As the number of deer roaming within Little Rock city limits steadily increases to the point of posing health and safety risks to residents, the city’s Board of Directors will consider allowing an urban deer hunt. The method of wildlife control has been successfully employed in a handful of other cities in Arkansas.
Such hunts allow those with hunting licenses to pursue deer within the city by archery only. The Arkansas Game and Fish Commission’s Deer Program Coordinator Ralph Meeker will present three options for urban deer hunt programs to the board on Tuesday.
"All three of these options will require ordinance amendments if their firearms ordinance includes archery equipment," he said. "The simplest option is to remove the restriction on archery equipment and allow folks to hunt whitetail deer inside the city limits in accordance with the surrounding deer zone."
Meeker says that’s the first option he plans to propose. The second will allow the city to become a de facto “hunting club,” where there is a set number of tags during a defined period. The third option would require individuals wanting to take part in a hunt to obtain a permit by attending training from the Arkansas Game and Fish Commission and the Arkansas Bowhunters Association. Hunters would also be required to bag a doe for their first kill and donate it to the nonprofit Arkansas Hunters Feeding the Hungry. The first and third options would have no bag limit, which Meeker said would make wildlife control more efficient.
As far as methods of deer population control go, he says hunts tend to be the most cost-efficient and effective. Alternative methods include using contraception and sterilization – a task that would prove as unwieldy as it is expensive. But are the benefits of reducing health and safety risks posed by deer overpopulation actually worth the potential safety risks of allowing weapons in populated areas?
There’s no question that the impact of deer overpopulation is overwhelmingly negative. For one, higher numbers of deer inevitably result in more accidents with cars hitting deer. A 2005 study in the Journal of the Arkansas Academy of Science shows that the number of collisions in Arkansas rises and peaks at the same time of year as white-tailed deer breeding activity, and the greatest number of collisions occur during the time of day when deer are most active. Less well-known, however, are the ecological risks. Meeker said there are some environmental benefits of reducing the deer population.
"It’s beneficial to the plant species that live there, it’s beneficial to the other animal species that live there, it’s beneficial to humans that utilize those areas, and lastly, it’s beneficial to the deer population," Meeker said. "When you have a high deer population, you have a smaller amount of habitat and vegetation and food sources for those animals to consume."
As for the risks of allowing bowhunting within city limits, Meeker says there have been no hunting accidents in the eight other Arkansas cities that have allowed urban deer hunts. In fact, he says the most common hunting accidents are people falling out of tree stands. But because deer often wander onto private property, there is the risk that even well-trained bowhunters will inadvertently trespass and discharge their weapons near unsuspecting people.

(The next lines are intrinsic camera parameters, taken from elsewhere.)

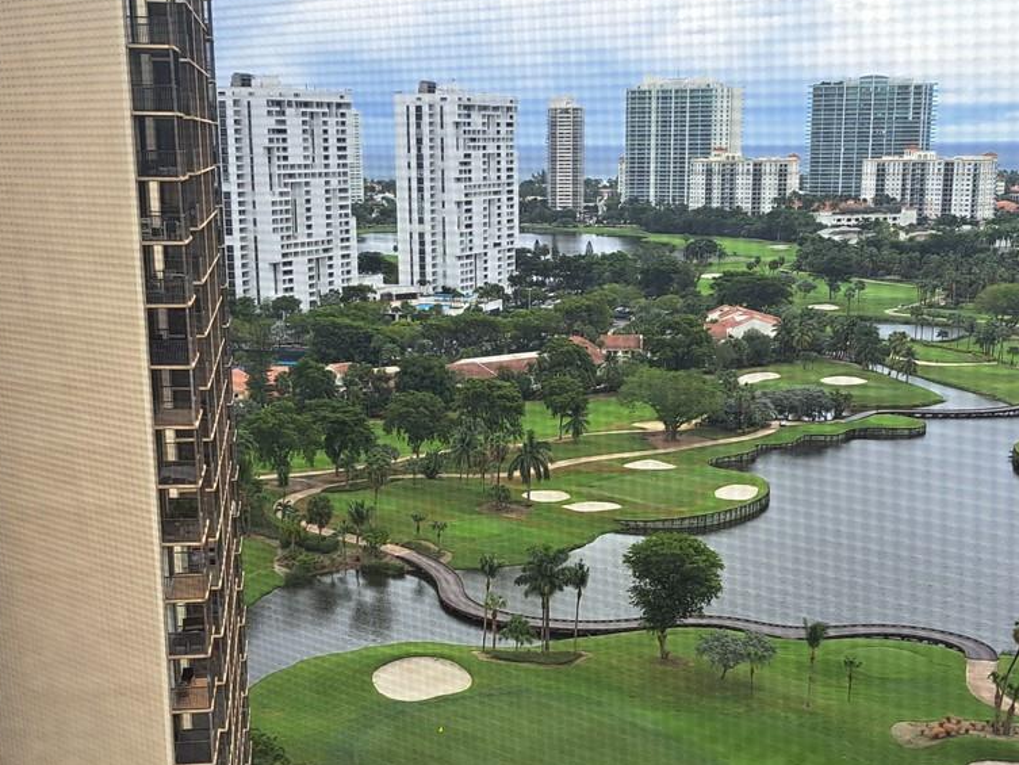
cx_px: 499
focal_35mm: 51
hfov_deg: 37.5
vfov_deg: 28.3
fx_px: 1502
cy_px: 532
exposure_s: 1/666
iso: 50
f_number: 1.8
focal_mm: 5.23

The board doesn’t plan to vote on any options just yet. Meeker says Tuesday’s meeting is purely a "fact-finding mission." However, this isn’t the first time Little Rock city officials have considered urban deer hunts as a possible solution to deer overpopulation. However this most recent influx of deer in residential areas may be an indirect consequence of extreme weather patterns in the region that NPR reported can be attributed to global climate change.
"I think with the recent flooding on the Arkansas River and the higher deer populations that are along the river, that has kind of exacerbated those deer moving out of those bottoms up into more residential areas," Meeker said. "The deer density issue became more noticeable during those times of high water."
If an urban deer hunt program is enacted in Little Rock, the season might begin on September 1, which Meeker says is the typical start of the urban deer hunting season. However all of the rules and regulations are subject to change depending on what the city needs, he says.